Ignoring some of the (still) poor UI choices in the iOS app during setup, I don’t call that a particularly smooth experience and ought to be something Sonos could easily fix. I guess the fact that users get so ****** off at the end that they’re just happy it works and can’t be bothered to take it up further with Sonos also speaks volumes.
I no longer use Sonos for ‘serious’ listening as the iOS interface is atrocious and winds me up massively on an iPad where the UI makes no sense whatsoever, unless you like your music selection to be a swipe fest.
I ‘upgraded’ to an Era 300 as the Play:3 was lacking compared to some B&O Beolit 20’s I heard. Ok, the Era is a step up from the Play:3 but I don’t feel like I bought something better, and have just bought a ton of pain and am back in Sonos hell with broken local library indexing AGAIN.
Perhaps Sonos should employ the guy who writes Minimserver, if a one man band can write a decent indexing software I’m at a loss as to why a company the size of Sonos not only can’t correctly index music, but can’t even do it the same on different speakers.
You miss my point. After all the fuss on here about how bad it would be to continue supporting SMB1, people are quite happy to assign full admin/control rights to an ID that should only need read access to stream music…
You miss my point. After all the fuss on here about how bad it would be to continue supporting SMB1, people are quite happy to assign full admin/control rights to an ID that should only need read access to stream music…
Exactly, and NOT remotely happy, a worrying necessity to get my music back ☹️
(and the Android indexing stinks too, and differs to the Windows app - which is better but...)
You miss my point. After all the fuss on here about how bad it would be to continue supporting SMB1, people are quite happy to assign full admin/control rights to an ID that should only need read access to stream music…
Since I took Synology off my list I don't really worry about their oddities.
My SMB server is happy with read-only access to the music share. I want it accessible by anything on my LAN so I don't restrict that.
Thanks for the reminder people. I just hang a SSD off my router and it started dying last weekend. Sure enough I hadn’t restricted write access to my music folder in the new one.
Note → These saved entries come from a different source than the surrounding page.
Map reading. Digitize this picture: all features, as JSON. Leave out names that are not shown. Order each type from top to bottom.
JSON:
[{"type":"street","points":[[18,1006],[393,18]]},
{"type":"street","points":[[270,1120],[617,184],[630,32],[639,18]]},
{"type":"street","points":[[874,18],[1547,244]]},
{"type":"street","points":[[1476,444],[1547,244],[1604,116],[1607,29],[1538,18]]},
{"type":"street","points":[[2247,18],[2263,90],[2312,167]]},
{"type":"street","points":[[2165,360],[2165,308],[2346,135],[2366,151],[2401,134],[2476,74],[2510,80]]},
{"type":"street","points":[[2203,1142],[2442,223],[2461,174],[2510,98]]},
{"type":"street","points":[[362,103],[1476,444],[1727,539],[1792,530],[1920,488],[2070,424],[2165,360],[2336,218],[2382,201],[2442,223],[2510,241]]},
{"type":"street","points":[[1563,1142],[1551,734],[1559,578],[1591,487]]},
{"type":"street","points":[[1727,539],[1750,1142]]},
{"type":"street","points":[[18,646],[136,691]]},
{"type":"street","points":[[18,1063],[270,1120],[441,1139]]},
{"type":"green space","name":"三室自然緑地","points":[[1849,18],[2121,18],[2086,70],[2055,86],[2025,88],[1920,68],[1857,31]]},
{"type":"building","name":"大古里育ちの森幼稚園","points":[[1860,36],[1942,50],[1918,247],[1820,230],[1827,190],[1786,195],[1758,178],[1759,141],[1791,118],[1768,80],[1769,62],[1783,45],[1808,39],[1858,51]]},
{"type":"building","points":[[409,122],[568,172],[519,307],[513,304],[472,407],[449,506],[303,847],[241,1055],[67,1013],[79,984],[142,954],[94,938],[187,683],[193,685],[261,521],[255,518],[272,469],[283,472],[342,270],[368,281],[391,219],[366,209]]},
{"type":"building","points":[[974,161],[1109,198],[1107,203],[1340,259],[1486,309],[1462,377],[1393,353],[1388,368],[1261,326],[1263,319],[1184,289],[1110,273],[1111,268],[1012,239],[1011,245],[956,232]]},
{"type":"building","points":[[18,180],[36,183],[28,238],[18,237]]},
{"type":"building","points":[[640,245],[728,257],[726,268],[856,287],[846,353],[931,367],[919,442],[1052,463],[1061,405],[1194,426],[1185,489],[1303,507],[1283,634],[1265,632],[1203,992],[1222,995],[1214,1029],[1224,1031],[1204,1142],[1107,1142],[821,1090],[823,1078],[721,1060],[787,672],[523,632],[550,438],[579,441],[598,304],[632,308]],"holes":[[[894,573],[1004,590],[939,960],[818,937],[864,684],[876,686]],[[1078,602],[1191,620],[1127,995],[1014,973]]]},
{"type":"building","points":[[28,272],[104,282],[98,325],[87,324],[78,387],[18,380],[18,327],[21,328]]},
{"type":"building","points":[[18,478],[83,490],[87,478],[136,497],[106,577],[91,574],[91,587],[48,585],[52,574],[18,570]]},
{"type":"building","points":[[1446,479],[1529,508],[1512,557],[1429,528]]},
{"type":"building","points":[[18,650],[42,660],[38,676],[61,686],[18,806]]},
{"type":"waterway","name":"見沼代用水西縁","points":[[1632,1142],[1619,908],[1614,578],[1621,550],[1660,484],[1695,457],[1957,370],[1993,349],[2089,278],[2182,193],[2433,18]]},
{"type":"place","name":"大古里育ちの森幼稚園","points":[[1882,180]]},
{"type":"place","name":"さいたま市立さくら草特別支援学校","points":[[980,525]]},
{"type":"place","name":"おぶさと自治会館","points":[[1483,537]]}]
Bit early to be sure but I think the little bit of instability I had since upgrading my Playbase to the Arc Ultra has gone.
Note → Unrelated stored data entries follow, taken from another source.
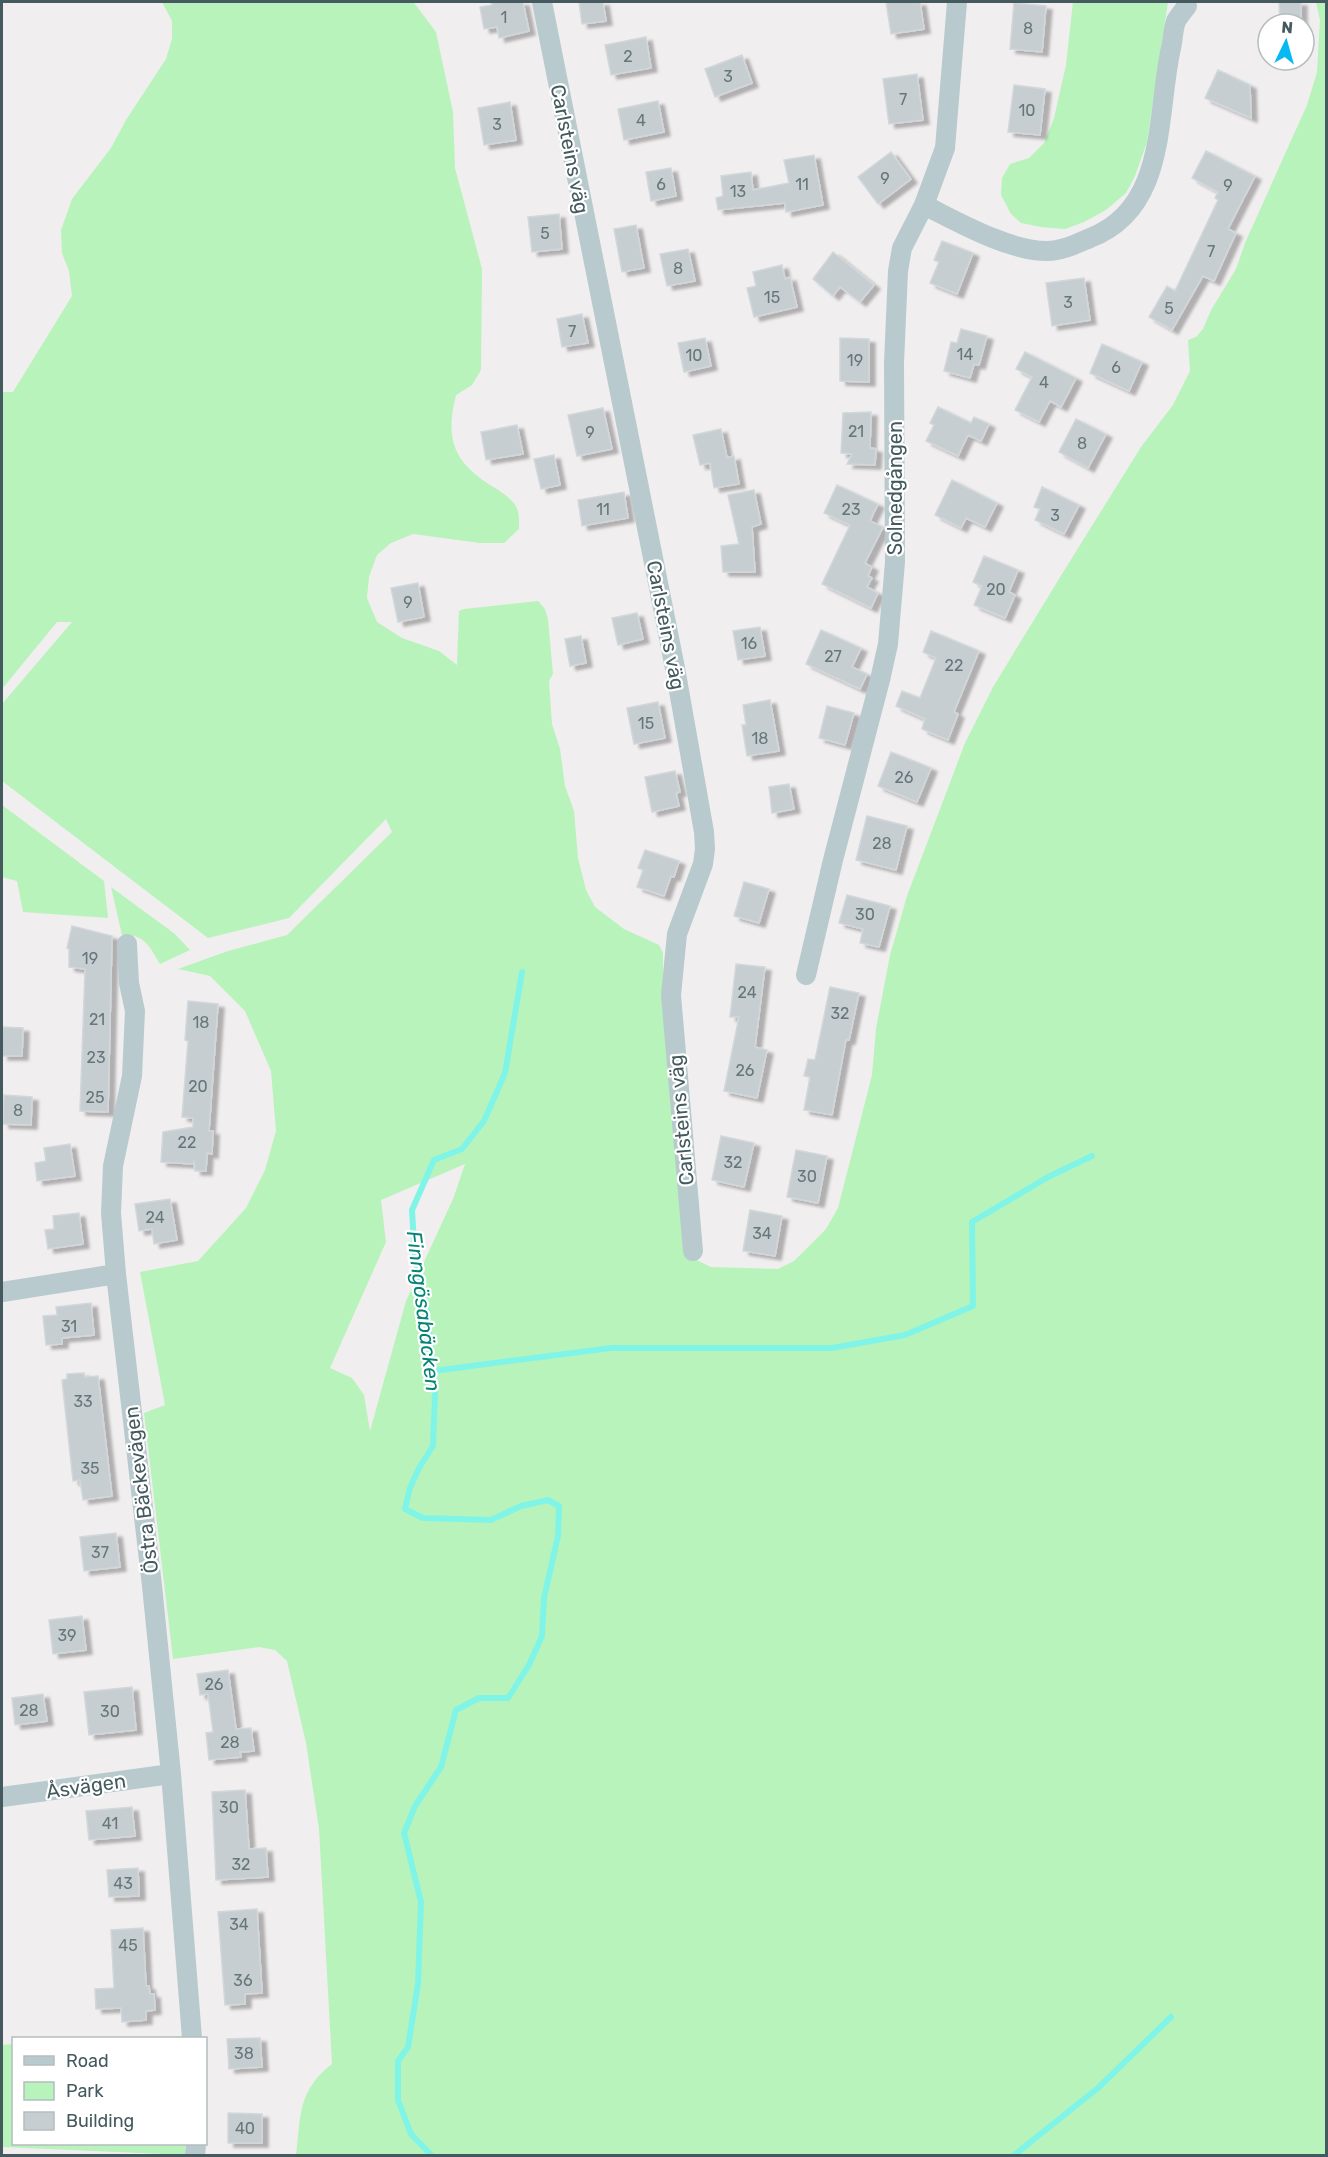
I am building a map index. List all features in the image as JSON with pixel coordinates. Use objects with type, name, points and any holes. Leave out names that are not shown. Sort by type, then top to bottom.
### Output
[{"type":"street","name":"Carlsteins väg","points":[[542,2],[675,668],[704,832],[703,864],[677,934],[670,995],[693,1251]]},
{"type":"street","name":"Solnedgången","points":[[806,975],[813,938],[888,644],[895,562],[894,363],[898,271],[902,248],[924,204],[945,148],[957,2]]},
{"type":"street","points":[[924,204],[969,228],[1018,246],[1046,251],[1064,248],[1096,236],[1113,226],[1138,200],[1148,182],[1155,154],[1166,69],[1176,21],[1187,6]]},
{"type":"street","name":"Östra Bäckevägen","points":[[127,944],[129,982],[135,1011],[132,1076],[118,1142],[111,1189],[111,1214],[171,1774],[192,2037]]},
{"type":"street","points":[[2,1292],[116,1274]]},
{"type":"street","name":"Åsvägen","points":[[2,1797],[171,1774]]},
{"type":"green space","points":[[162,2],[412,2],[436,32],[453,112],[455,168],[482,269],[481,370],[472,385],[456,395],[452,434],[454,445],[466,465],[515,505],[519,515],[519,529],[504,543],[480,543],[413,534],[391,543],[377,555],[369,577],[367,598],[377,622],[402,638],[439,651],[457,665],[459,611],[538,601],[545,609],[553,674],[549,681],[552,724],[560,749],[565,786],[574,811],[578,858],[586,890],[595,907],[624,929],[659,945],[663,953],[663,992],[677,1140],[684,1254],[711,1267],[778,1269],[794,1261],[826,1229],[838,1208],[872,1075],[876,1029],[890,955],[907,896],[965,743],[993,687],[1141,447],[1173,405],[1190,371],[1188,340],[1196,337],[1203,329],[1211,310],[1236,269],[1245,243],[1307,105],[1317,72],[1320,20],[1316,2],[1326,2],[1326,2155],[296,2155],[300,2116],[307,2094],[312,2084],[332,2064],[319,1829],[306,1743],[287,1661],[275,1650],[259,1647],[173,1659],[144,1413],[165,1405],[140,1272],[198,1261],[246,1208],[265,1170],[276,1131],[271,1071],[245,1011],[210,976],[178,969],[228,951],[287,935],[392,832],[386,819],[289,918],[208,938],[2,781],[2,704],[72,622],[57,622],[2,689],[2,392],[13,392],[72,296],[69,271],[62,253],[61,230],[72,199],[111,148],[126,120],[166,59],[172,39],[172,21]],"holes":[[[465,1164],[453,1199],[406,1301],[370,1431],[364,1395],[352,1378],[330,1368],[386,1242],[381,1200]]]},
{"type":"green space","points":[[1073,2],[1168,2],[1147,142],[1135,176],[1126,193],[1106,210],[1084,222],[1065,229],[1041,227],[1021,223],[1011,214],[1001,195],[1002,178],[1010,164],[1029,158],[1044,143],[1054,118],[1066,65]]},
{"type":"green space","points":[[2,805],[104,881],[108,918],[23,912],[17,881],[2,877]]},
{"type":"green space","points":[[111,887],[175,934],[190,950],[160,964],[146,942],[130,935],[122,935]]},
{"type":"green space","points":[[12,2044],[12,2145],[185,2145],[186,2155],[2,2147],[2,2045]]},
{"type":"building","points":[[491,2],[523,2],[529,31],[499,38],[497,27],[484,29],[480,7],[492,5]]},
{"type":"building","points":[[579,2],[603,2],[606,21],[582,24]]},
{"type":"building","points":[[886,2],[920,2],[924,29],[891,34]]},
{"type":"building","points":[[1279,2],[1301,2],[1301,12],[1279,12]]},
{"type":"building","points":[[1014,3],[1046,6],[1042,52],[1010,49]]},
{"type":"building","points":[[646,37],[651,68],[611,75],[605,45]]},
{"type":"building","points":[[742,55],[752,83],[715,97],[705,69]]},
{"type":"building","points":[[1218,70],[1250,85],[1251,118],[1205,98]]},
{"type":"building","points":[[917,74],[923,120],[889,124],[883,79]]},
{"type":"building","points":[[1014,85],[1045,89],[1040,135],[1008,132]]},
{"type":"building","points":[[658,101],[664,132],[624,140],[618,109]]},
{"type":"building","points":[[510,102],[516,140],[484,145],[478,108]]},
{"type":"building","points":[[1206,151],[1255,176],[1228,229],[1236,233],[1214,281],[1203,276],[1172,330],[1149,317],[1167,286],[1175,291],[1218,200],[1215,198],[1218,192],[1192,178]]},
{"type":"building","points":[[891,152],[911,179],[878,204],[858,177]]},
{"type":"building","points":[[814,155],[823,205],[786,212],[785,203],[718,210],[716,198],[723,196],[721,176],[751,172],[753,190],[789,183],[784,160]]},
{"type":"building","points":[[671,168],[676,196],[651,201],[646,172]]},
{"type":"building","points":[[559,214],[562,249],[532,252],[528,217]]},
{"type":"building","points":[[636,225],[644,268],[622,272],[614,229]]},
{"type":"building","points":[[942,241],[973,253],[957,294],[930,283],[939,262],[934,260]]},
{"type":"building","points":[[688,249],[695,281],[667,286],[660,254]]},
{"type":"building","points":[[833,252],[874,285],[860,302],[840,287],[833,296],[813,279]]},
{"type":"building","points":[[782,265],[785,279],[790,277],[797,307],[754,317],[747,288],[756,286],[753,272]]},
{"type":"building","points":[[1084,278],[1090,320],[1052,326],[1046,283]]},
{"type":"building","points":[[582,314],[588,343],[562,347],[557,319]]},
{"type":"building","points":[[961,329],[987,336],[979,365],[974,364],[970,378],[944,371],[951,342],[957,343]]},
{"type":"building","points":[[705,338],[711,366],[684,372],[678,343]]},
{"type":"building","points":[[840,338],[869,339],[869,382],[840,381]]},
{"type":"building","points":[[1102,344],[1142,362],[1129,391],[1090,373]]},
{"type":"building","points":[[1025,352],[1076,378],[1061,407],[1050,401],[1039,422],[1015,410],[1032,377],[1016,369]]},
{"type":"building","points":[[938,407],[971,423],[974,417],[989,424],[981,441],[968,435],[958,456],[926,441],[934,425],[930,423]]},
{"type":"building","points":[[603,408],[612,449],[577,456],[568,415]]},
{"type":"building","points":[[871,412],[870,448],[876,449],[875,465],[847,464],[852,454],[841,453],[843,413]]},
{"type":"building","points":[[1076,419],[1106,434],[1088,468],[1059,452]]},
{"type":"building","points":[[517,425],[523,454],[486,460],[481,432]]},
{"type":"building","points":[[721,429],[727,458],[734,456],[739,484],[714,488],[710,463],[700,465],[693,435]]},
{"type":"building","points":[[554,455],[560,485],[541,489],[534,459]]},
{"type":"building","points":[[952,480],[997,503],[985,527],[966,518],[961,528],[935,515]]},
{"type":"building","points":[[837,485],[878,504],[870,521],[883,527],[865,563],[872,567],[868,576],[872,578],[867,587],[878,593],[871,608],[822,584],[850,525],[824,513]]},
{"type":"building","points":[[1042,487],[1079,505],[1064,534],[1035,520],[1040,509],[1034,507]]},
{"type":"building","points":[[754,490],[761,524],[752,527],[755,572],[723,572],[721,546],[739,544],[728,495]]},
{"type":"building","points":[[624,492],[628,518],[582,526],[578,500]]},
{"type":"building","points":[[984,556],[1018,570],[1009,592],[1015,595],[1005,618],[974,605],[982,586],[973,582]]},
{"type":"building","points":[[418,583],[424,617],[398,622],[391,588]]},
{"type":"building","points":[[637,613],[643,639],[618,645],[612,618]]},
{"type":"building","points":[[760,627],[765,656],[738,660],[733,631]]},
{"type":"building","points":[[821,630],[861,648],[852,667],[867,674],[860,689],[806,664]]},
{"type":"building","points":[[931,631],[979,651],[954,712],[958,714],[948,740],[922,729],[925,719],[896,706],[902,691],[920,698],[936,658],[923,652]]},
{"type":"building","points":[[581,636],[586,663],[570,666],[565,639]]},
{"type":"building","points":[[770,700],[779,751],[747,756],[742,725],[746,725],[743,705]]},
{"type":"building","points":[[658,702],[665,738],[634,744],[627,708]]},
{"type":"building","points":[[827,706],[854,713],[845,745],[819,738]]},
{"type":"building","points":[[891,752],[931,768],[917,802],[878,786]]},
{"type":"building","points":[[675,771],[680,792],[676,793],[679,806],[652,812],[645,777]]},
{"type":"building","points":[[789,784],[794,809],[772,813],[769,787]]},
{"type":"building","points":[[867,816],[907,826],[896,870],[856,860]]},
{"type":"building","points":[[645,850],[679,861],[664,896],[637,887],[643,870],[638,868]]},
{"type":"building","points":[[744,882],[769,889],[759,923],[734,916]]},
{"type":"building","points":[[847,895],[890,906],[879,947],[860,943],[863,929],[839,923]]},
{"type":"building","points":[[72,926],[112,936],[108,1112],[80,1111],[85,969],[69,967],[69,949],[67,948]]},
{"type":"building","points":[[736,964],[765,967],[755,1047],[767,1050],[757,1098],[724,1091],[739,1017],[730,1017]]},
{"type":"building","points":[[830,987],[859,993],[849,1040],[846,1039],[832,1115],[804,1110],[810,1077],[804,1076],[808,1059],[815,1060]]},
{"type":"building","points":[[188,1001],[218,1004],[209,1131],[213,1131],[212,1154],[207,1153],[206,1171],[195,1171],[194,1160],[194,1164],[161,1162],[163,1132],[193,1127],[193,1118],[182,1117],[188,1041],[185,1040]]},
{"type":"building","points":[[2,1027],[23,1028],[22,1056],[2,1056]]},
{"type":"building","points":[[4,1095],[32,1097],[31,1125],[3,1124]]},
{"type":"building","points":[[721,1136],[754,1143],[744,1187],[712,1180]]},
{"type":"building","points":[[70,1144],[75,1176],[37,1181],[35,1163],[46,1161],[44,1148]]},
{"type":"building","points":[[796,1150],[827,1156],[818,1203],[787,1197]]},
{"type":"building","points":[[170,1199],[177,1240],[154,1244],[152,1229],[139,1231],[135,1204]]},
{"type":"building","points":[[750,1210],[782,1216],[775,1256],[743,1251]]},
{"type":"building","points":[[79,1213],[83,1244],[48,1249],[45,1230],[54,1229],[53,1216]]},
{"type":"building","points":[[91,1303],[94,1335],[62,1338],[62,1344],[46,1345],[43,1316],[57,1315],[56,1307]]},
{"type":"building","points":[[84,1373],[85,1377],[98,1376],[112,1496],[83,1500],[80,1480],[73,1481],[62,1380],[67,1379],[67,1374]]},
{"type":"building","points":[[116,1533],[120,1567],[84,1571],[80,1537]]},
{"type":"building","points":[[82,1616],[86,1650],[53,1654],[49,1620]]},
{"type":"building","points":[[228,1670],[236,1729],[251,1728],[254,1751],[240,1752],[241,1757],[209,1760],[206,1733],[213,1732],[208,1694],[200,1695],[197,1674]]},
{"type":"building","points":[[132,1687],[136,1730],[89,1735],[84,1692]]},
{"type":"building","points":[[43,1694],[47,1721],[15,1725],[12,1698]]},
{"type":"building","points":[[245,1790],[249,1849],[266,1848],[268,1877],[216,1880],[212,1792]]},
{"type":"building","points":[[132,1807],[135,1836],[89,1840],[86,1811]]},
{"type":"building","points":[[138,1868],[139,1896],[109,1897],[107,1870]]},
{"type":"building","points":[[257,1909],[262,1993],[245,1994],[245,2004],[225,2005],[218,1912]]},
{"type":"building","points":[[143,1928],[146,1986],[149,1986],[150,1994],[154,1994],[155,2010],[146,2011],[146,2020],[122,2022],[121,2008],[96,2009],[95,1989],[114,1988],[111,1930]]},
{"type":"building","points":[[260,2038],[262,2067],[229,2069],[227,2039]]},
{"type":"building","points":[[228,2113],[262,2114],[262,2143],[228,2143]]},
{"type":"waterway","name":"Finngösabäcken","points":[[432,2156],[411,2134],[398,2100],[398,2061],[408,2047],[418,1984],[421,1902],[404,1833],[415,1806],[441,1767],[456,1710],[479,1698],[508,1698],[529,1665],[542,1636],[544,1598],[558,1536],[559,1506],[548,1500],[521,1506],[491,1520],[423,1518],[405,1509],[410,1488],[433,1446],[435,1393],[427,1311],[415,1259],[412,1210],[434,1160],[462,1149],[484,1121],[505,1073],[522,972]]},
{"type":"waterway","points":[[433,1371],[611,1348],[832,1348],[905,1335],[973,1306],[972,1222],[1048,1177],[1092,1156]]},
{"type":"waterway","points":[[1013,2156],[1098,2088],[1171,2017]]}]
@Corry P That is all very well but search from the Android app returns 0 entries for, as an example, various artists and still multiples for others… the windows desktop app is fine though 🤷🏼♂️
I feel this is more subtle than just tagging correctly, for example I have noticed interactions with indexing and composer tags. I also suspect that library size may have an impact as the issue seems to drift across artists…
Again the desktop app is consistent and seems to work much better with sensible, and expected, search results being returned. Maybe it is not the fundamental indexing at fault but the interrogation mechanisms of Android vs iThing vs Windows vs Mac apps?